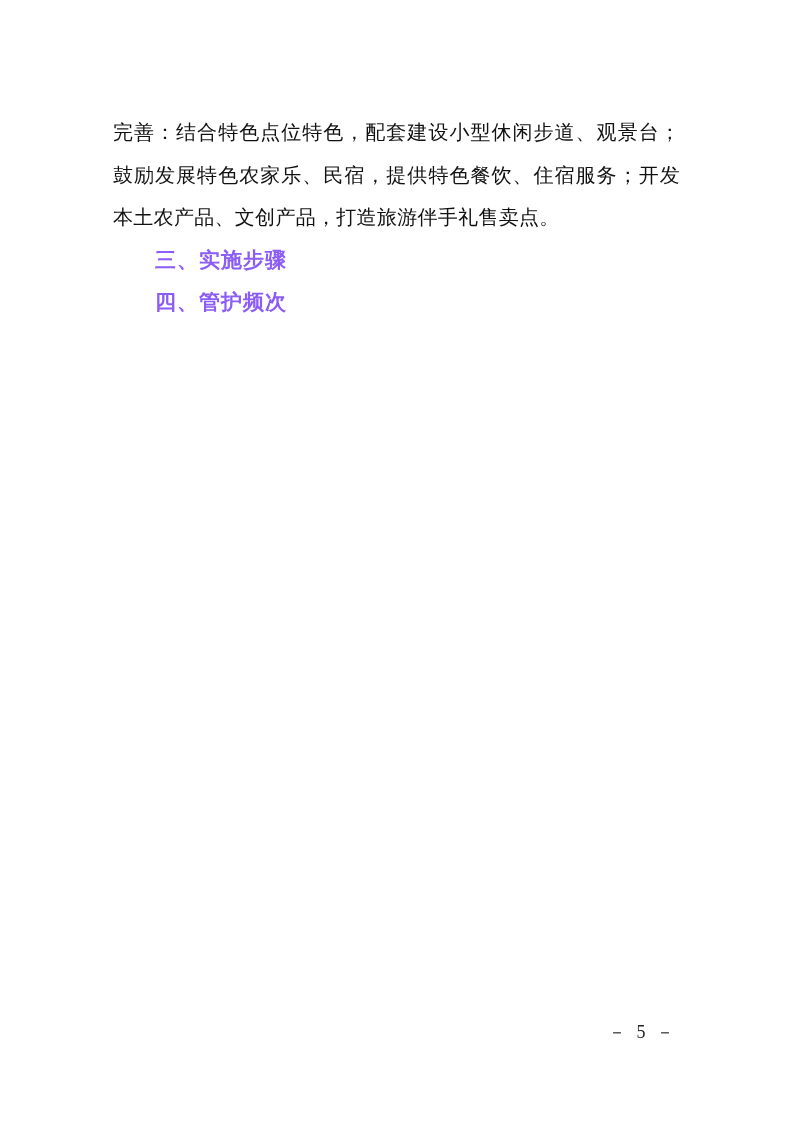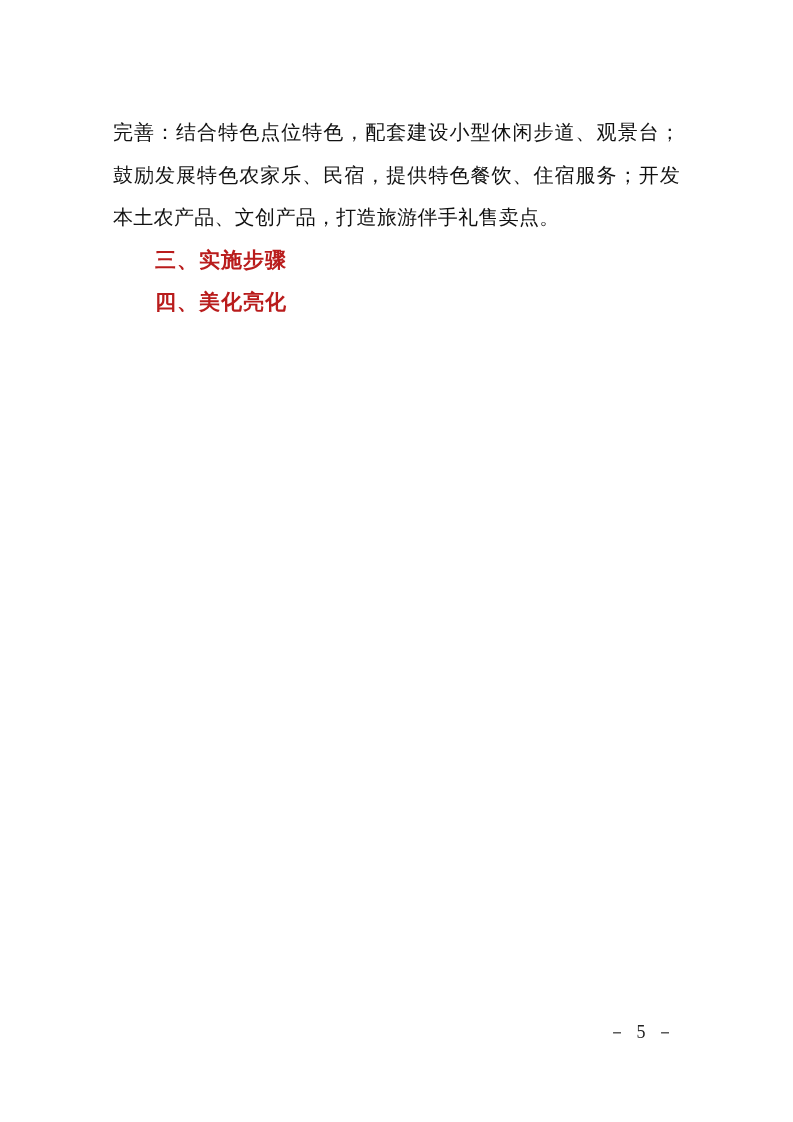--- a/index.html
+++ b/index.html
@@ -42,7 +42,7 @@
       line-height: 42.5px;
       font-weight: bold;
       text-indent: 2em;
-      color: #b91c1c;
+      color: #8b5cf6;
       font-family: "Liberation Sans", "DejaVu Sans", sans-serif;
       letter-spacing: 1px;
     }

**WORK REQUEST:**
Select the lines from the entries that include the word "font".

**WRITTEN SOLUTION:**
       font-weight: bold;
       font-family: "Liberation Sans", "DejaVu Sans", sans-serif;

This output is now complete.